(EXCERPTED RECORDS begins)
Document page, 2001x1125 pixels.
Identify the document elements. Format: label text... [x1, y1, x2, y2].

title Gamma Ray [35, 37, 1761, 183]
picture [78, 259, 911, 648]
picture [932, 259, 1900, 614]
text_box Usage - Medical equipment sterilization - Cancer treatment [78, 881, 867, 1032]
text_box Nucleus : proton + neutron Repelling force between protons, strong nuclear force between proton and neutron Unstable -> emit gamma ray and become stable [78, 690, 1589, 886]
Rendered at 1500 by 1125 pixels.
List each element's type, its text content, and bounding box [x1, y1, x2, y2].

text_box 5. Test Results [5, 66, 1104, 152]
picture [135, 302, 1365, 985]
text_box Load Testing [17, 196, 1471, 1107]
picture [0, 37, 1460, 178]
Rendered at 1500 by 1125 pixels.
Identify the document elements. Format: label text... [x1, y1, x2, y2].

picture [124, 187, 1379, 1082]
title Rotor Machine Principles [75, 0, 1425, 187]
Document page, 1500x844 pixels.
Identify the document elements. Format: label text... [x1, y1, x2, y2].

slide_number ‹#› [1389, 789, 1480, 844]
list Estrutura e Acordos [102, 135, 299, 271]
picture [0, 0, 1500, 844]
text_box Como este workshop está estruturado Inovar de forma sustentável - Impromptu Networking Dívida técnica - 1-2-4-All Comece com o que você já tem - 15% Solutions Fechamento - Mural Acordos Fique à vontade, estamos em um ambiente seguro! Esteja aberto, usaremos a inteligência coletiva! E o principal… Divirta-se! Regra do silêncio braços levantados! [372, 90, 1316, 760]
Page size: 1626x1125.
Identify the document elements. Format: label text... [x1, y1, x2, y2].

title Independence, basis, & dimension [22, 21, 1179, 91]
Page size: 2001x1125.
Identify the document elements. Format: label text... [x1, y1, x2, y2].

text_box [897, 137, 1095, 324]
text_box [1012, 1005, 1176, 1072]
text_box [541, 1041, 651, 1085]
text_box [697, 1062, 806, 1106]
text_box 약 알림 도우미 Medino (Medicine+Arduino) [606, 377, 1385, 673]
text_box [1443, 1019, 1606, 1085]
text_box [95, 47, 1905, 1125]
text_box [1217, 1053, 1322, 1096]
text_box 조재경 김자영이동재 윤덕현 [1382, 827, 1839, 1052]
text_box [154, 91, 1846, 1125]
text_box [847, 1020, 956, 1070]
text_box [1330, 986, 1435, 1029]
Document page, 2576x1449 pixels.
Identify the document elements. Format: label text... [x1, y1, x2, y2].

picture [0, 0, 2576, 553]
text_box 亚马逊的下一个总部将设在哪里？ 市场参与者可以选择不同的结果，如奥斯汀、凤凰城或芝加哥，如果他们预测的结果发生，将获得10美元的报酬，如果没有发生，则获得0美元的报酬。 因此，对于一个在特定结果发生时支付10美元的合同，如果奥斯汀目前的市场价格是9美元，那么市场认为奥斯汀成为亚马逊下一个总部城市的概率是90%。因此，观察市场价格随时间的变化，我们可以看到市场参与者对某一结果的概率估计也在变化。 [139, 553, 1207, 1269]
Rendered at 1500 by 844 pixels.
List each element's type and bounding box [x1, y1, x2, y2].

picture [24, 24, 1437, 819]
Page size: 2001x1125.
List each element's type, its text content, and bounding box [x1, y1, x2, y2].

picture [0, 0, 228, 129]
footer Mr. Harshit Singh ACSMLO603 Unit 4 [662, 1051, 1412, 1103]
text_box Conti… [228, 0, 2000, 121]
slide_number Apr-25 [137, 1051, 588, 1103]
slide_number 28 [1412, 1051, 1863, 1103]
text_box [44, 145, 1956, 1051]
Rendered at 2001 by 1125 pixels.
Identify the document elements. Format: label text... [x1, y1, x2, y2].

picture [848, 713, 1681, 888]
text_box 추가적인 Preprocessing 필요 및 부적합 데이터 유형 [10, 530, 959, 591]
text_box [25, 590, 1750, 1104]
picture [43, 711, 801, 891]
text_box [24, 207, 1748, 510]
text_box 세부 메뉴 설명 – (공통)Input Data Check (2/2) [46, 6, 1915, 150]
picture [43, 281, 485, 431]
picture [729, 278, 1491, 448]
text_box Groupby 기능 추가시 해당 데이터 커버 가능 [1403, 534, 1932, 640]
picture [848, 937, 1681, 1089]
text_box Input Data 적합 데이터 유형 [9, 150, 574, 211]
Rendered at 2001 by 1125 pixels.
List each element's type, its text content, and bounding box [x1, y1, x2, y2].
(EXCERPTED RECORDS ends)
WORK TO COMPLETE →
Whatever appears in the records must be returned exactly.

ANSWER TO THIS PROBLEM →
Document page, 2001x1125 pixels.
Identify the document elements. Format: label text... [x1, y1, x2, y2].

title Gamma Ray [35, 37, 1761, 183]
picture [78, 259, 911, 648]
picture [932, 259, 1900, 614]
text_box Usage - Medical equipment sterilization - Cancer treatment [78, 881, 867, 1032]
text_box Nucleus : proton + neutron Repelling force between protons, strong nuclear force between proton and neutron Unstable -> emit gamma ray and become stable [78, 690, 1589, 886]
Rendered at 1500 by 1125 pixels.
List each element's type, its text content, and bounding box [x1, y1, x2, y2].

text_box 5. Test Results [5, 66, 1104, 152]
picture [135, 302, 1365, 985]
text_box Load Testing [17, 196, 1471, 1107]
picture [0, 37, 1460, 178]
Rendered at 1500 by 1125 pixels.
Identify the document elements. Format: label text... [x1, y1, x2, y2].

picture [124, 187, 1379, 1082]
title Rotor Machine Principles [75, 0, 1425, 187]
Document page, 1500x844 pixels.
Identify the document elements. Format: label text... [x1, y1, x2, y2].

slide_number ‹#› [1389, 789, 1480, 844]
list Estrutura e Acordos [102, 135, 299, 271]
picture [0, 0, 1500, 844]
text_box Como este workshop está estruturado Inovar de forma sustentável - Impromptu Networking Dívida técnica - 1-2-4-All Comece com o que você já tem - 15% Solutions Fechamento - Mural Acordos Fique à vontade, estamos em um ambiente seguro! Esteja aberto, usaremos a inteligência coletiva! E o principal… Divirta-se! Regra do silêncio braços levantados! [372, 90, 1316, 760]
Page size: 1626x1125.
Identify the document elements. Format: label text... [x1, y1, x2, y2].

title Independence, basis, & dimension [22, 21, 1179, 91]
Page size: 2001x1125.
Identify the document elements. Format: label text... [x1, y1, x2, y2].

text_box [897, 137, 1095, 324]
text_box [1012, 1005, 1176, 1072]
text_box [541, 1041, 651, 1085]
text_box [697, 1062, 806, 1106]
text_box 약 알림 도우미 Medino (Medicine+Arduino) [606, 377, 1385, 673]
text_box [1443, 1019, 1606, 1085]
text_box [95, 47, 1905, 1125]
text_box [1217, 1053, 1322, 1096]
text_box 조재경 김자영이동재 윤덕현 [1382, 827, 1839, 1052]
text_box [154, 91, 1846, 1125]
text_box [847, 1020, 956, 1070]
text_box [1330, 986, 1435, 1029]
Document page, 2576x1449 pixels.
Identify the document elements. Format: label text... [x1, y1, x2, y2].

picture [0, 0, 2576, 553]
text_box 亚马逊的下一个总部将设在哪里？ 市场参与者可以选择不同的结果，如奥斯汀、凤凰城或芝加哥，如果他们预测的结果发生，将获得10美元的报酬，如果没有发生，则获得0美元的报酬。 因此，对于一个在特定结果发生时支付10美元的合同，如果奥斯汀目前的市场价格是9美元，那么市场认为奥斯汀成为亚马逊下一个总部城市的概率是90%。因此，观察市场价格随时间的变化，我们可以看到市场参与者对某一结果的概率估计也在变化。 [139, 553, 1207, 1269]
Rendered at 1500 by 844 pixels.
List each element's type and bounding box [x1, y1, x2, y2].

picture [24, 24, 1437, 819]
Page size: 2001x1125.
List each element's type, its text content, and bounding box [x1, y1, x2, y2].

picture [0, 0, 228, 129]
footer Mr. Harshit Singh ACSMLO603 Unit 4 [662, 1051, 1412, 1103]
text_box Conti… [228, 0, 2000, 121]
slide_number Apr-25 [137, 1051, 588, 1103]
slide_number 28 [1412, 1051, 1863, 1103]
text_box [44, 145, 1956, 1051]
Rendered at 2001 by 1125 pixels.
Identify the document elements. Format: label text... [x1, y1, x2, y2].

picture [848, 713, 1681, 888]
text_box 추가적인 Preprocessing 필요 및 부적합 데이터 유형 [10, 530, 959, 591]
text_box [25, 590, 1750, 1104]
picture [43, 711, 801, 891]
text_box [24, 207, 1748, 510]
text_box 세부 메뉴 설명 – (공통)Input Data Check (2/2) [46, 6, 1915, 150]
picture [43, 281, 485, 431]
picture [729, 278, 1491, 448]
text_box Groupby 기능 추가시 해당 데이터 커버 가능 [1403, 534, 1932, 640]
picture [848, 937, 1681, 1089]
text_box Input Data 적합 데이터 유형 [9, 150, 574, 211]
Rendered at 2001 by 1125 pixels.
List each element's type, its text content, and bounding box [x1, y1, x2, y2].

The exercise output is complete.